Ketika sore menjelang mereka memilih menumpang di atap bus agar lebih cepat sampai di rumah.

Keceriaan yang ditunjukkan anak-anak di Desa Batu Lintang menggugah kami bahwa masih ada semangat belajar dan optimisme dari generasi muda di desa ini. Mereka dengan penuh sukacita menuntut ilmu untuk mencapai cita-citanya. Saya masih ingat betul ketika di depan kelas anak-anak satu persatu mengungkapkan cita-cita mereka. Menjadi guru, pemain sepakbola, dan lain sebagainya. Sangat membanggakan namun juga miris, mengingat anak-anak di pelosok pun memiliki hak yang sama untuk memperoleh pendidikan yang layak...

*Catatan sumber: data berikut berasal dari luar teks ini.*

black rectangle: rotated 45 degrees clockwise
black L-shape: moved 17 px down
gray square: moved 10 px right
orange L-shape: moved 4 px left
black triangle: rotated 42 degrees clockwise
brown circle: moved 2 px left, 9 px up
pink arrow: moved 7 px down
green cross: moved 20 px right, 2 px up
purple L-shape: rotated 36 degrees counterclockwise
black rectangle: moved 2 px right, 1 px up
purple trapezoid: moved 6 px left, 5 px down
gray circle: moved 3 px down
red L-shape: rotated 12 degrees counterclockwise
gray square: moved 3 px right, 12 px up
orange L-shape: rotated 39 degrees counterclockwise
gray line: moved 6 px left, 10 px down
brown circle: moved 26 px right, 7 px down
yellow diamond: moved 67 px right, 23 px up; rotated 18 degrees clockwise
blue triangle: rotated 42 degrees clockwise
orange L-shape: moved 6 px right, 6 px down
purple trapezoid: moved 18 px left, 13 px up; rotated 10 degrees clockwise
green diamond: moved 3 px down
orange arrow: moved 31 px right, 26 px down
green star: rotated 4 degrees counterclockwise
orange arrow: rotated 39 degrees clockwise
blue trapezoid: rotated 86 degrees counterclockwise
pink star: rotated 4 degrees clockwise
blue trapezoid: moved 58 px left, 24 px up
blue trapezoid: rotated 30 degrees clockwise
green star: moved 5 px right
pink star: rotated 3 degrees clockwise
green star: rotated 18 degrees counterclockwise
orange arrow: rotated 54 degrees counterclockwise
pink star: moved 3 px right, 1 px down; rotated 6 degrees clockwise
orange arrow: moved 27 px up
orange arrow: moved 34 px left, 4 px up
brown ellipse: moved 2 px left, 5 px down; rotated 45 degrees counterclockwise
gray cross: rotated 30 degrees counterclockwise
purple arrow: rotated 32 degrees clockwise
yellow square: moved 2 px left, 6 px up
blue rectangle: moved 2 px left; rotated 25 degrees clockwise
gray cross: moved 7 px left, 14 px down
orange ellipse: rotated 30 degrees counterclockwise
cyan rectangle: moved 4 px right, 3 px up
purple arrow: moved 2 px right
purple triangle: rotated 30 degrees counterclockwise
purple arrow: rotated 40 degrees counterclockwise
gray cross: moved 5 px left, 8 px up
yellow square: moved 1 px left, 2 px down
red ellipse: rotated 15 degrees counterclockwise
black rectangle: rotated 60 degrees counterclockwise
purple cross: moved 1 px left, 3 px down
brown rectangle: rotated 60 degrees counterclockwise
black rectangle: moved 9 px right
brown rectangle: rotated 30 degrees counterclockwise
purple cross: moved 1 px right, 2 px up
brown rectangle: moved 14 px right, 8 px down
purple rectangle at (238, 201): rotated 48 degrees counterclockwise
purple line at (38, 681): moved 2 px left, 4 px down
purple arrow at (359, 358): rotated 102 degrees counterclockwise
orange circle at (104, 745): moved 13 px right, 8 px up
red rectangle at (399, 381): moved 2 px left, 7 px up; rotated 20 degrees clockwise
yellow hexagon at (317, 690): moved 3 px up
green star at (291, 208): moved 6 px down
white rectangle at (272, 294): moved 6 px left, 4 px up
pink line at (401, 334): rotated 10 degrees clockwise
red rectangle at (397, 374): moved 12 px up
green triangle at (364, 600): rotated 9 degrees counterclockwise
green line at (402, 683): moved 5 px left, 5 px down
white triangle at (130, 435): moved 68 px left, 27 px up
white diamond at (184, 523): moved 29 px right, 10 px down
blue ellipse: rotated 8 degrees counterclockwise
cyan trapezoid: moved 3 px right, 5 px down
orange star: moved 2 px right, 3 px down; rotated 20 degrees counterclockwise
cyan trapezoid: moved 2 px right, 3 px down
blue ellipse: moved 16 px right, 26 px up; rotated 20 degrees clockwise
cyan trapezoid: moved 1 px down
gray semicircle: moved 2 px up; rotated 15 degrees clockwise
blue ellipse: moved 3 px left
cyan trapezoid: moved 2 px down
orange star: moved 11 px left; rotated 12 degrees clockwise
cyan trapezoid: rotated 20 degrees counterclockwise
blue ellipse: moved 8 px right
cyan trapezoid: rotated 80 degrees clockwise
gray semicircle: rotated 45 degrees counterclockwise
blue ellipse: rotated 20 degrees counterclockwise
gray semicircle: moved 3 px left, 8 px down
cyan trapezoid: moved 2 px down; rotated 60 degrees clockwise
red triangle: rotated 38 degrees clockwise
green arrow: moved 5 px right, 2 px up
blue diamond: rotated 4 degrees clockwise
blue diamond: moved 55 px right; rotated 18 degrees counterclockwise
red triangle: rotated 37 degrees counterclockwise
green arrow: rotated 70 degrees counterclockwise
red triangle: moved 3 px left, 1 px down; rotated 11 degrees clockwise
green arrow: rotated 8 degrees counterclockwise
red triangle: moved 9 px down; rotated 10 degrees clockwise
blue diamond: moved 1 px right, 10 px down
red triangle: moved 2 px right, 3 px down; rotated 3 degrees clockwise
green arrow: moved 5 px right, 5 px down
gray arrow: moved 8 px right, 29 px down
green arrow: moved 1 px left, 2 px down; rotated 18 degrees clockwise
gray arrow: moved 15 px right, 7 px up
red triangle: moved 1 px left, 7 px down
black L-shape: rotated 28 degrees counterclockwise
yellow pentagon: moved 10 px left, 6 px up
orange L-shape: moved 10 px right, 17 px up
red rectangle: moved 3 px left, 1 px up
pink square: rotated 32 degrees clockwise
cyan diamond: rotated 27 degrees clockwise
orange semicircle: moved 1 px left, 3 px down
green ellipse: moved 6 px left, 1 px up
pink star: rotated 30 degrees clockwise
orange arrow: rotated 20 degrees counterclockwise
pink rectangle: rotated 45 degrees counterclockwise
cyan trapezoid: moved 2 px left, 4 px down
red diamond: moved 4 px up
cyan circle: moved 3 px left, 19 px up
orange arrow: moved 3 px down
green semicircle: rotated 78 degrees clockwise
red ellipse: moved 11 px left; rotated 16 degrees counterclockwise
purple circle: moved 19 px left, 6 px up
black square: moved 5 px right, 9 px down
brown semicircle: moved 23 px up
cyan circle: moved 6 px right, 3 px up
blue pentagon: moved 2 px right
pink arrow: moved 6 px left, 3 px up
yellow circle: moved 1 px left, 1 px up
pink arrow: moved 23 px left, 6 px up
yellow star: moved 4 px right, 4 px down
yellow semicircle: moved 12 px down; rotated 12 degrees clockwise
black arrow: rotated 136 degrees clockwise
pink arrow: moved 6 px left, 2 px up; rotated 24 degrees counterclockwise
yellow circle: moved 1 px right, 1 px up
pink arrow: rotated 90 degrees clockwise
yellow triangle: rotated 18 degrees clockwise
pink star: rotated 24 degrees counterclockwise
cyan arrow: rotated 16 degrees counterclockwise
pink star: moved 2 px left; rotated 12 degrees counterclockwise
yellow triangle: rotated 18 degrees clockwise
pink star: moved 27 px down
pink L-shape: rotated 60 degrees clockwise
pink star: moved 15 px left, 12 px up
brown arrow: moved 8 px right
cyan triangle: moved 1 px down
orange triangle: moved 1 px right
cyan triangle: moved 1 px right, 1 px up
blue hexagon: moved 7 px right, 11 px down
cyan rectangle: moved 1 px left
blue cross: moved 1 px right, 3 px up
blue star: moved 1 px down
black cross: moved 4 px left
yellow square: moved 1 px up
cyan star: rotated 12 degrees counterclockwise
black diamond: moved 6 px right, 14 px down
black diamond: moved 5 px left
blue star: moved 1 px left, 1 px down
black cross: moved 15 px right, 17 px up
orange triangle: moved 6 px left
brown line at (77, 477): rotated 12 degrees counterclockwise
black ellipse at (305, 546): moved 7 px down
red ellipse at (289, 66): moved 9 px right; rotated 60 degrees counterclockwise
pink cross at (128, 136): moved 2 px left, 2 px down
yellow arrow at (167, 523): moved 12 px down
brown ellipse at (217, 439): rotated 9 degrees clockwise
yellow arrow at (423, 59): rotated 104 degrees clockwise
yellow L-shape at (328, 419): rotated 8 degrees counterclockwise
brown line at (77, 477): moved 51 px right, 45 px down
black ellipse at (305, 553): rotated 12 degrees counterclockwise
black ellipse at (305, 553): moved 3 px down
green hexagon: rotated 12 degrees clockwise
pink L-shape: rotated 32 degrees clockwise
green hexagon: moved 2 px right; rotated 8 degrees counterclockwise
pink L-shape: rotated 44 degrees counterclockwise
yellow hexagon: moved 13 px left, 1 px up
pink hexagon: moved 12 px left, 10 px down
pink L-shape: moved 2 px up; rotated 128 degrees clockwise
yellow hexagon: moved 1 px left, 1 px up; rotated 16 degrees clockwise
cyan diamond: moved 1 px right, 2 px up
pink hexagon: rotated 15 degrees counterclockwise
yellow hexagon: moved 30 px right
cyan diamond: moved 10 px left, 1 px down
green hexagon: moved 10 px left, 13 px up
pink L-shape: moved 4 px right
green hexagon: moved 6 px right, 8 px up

Setiap momen yang kami lalui di desa ini, tidak lupa kami abadikan dalam foto dan video, ini dia beberapa diantaranya. Smile.

Gadis gadis berbaris yang rapi ya, kita akan masuk ke rumah betang untuk upacara penyambutan.


Colourful selfie


Soo sorry i can't stop selfie cause this adorable cape


Hey gorgeous, ada Nabhela (@nabhelaayu), aku, dan Fitri (@fiwulandari)





Pak Remang (Kades) memainkan alat musik mengiringi tarian Suku Dayak Iban


Tuan rumah di rumah betang Dusun Pulan membuka upacara perayaan Lebaran.


Makan khas tidak lupa dihidangkan pada perayaan ini dengan bahan baku utamanya adalah beras ketan.


Gadis gadis belia ini bersiap menampilkan tarian Dayak Iban.


Lelah tapi juga sangat bahagia selama perayaan ini.



Terimakasih atas sambutannya yang begitu hangat dan sangat meriah. Tersenyum lebar karena saya benar-benar bahagia.

Selamat lebaran salam hangat dan penuh cinta dari kami tim KKN UGM dan warga Desa Batu Lintang.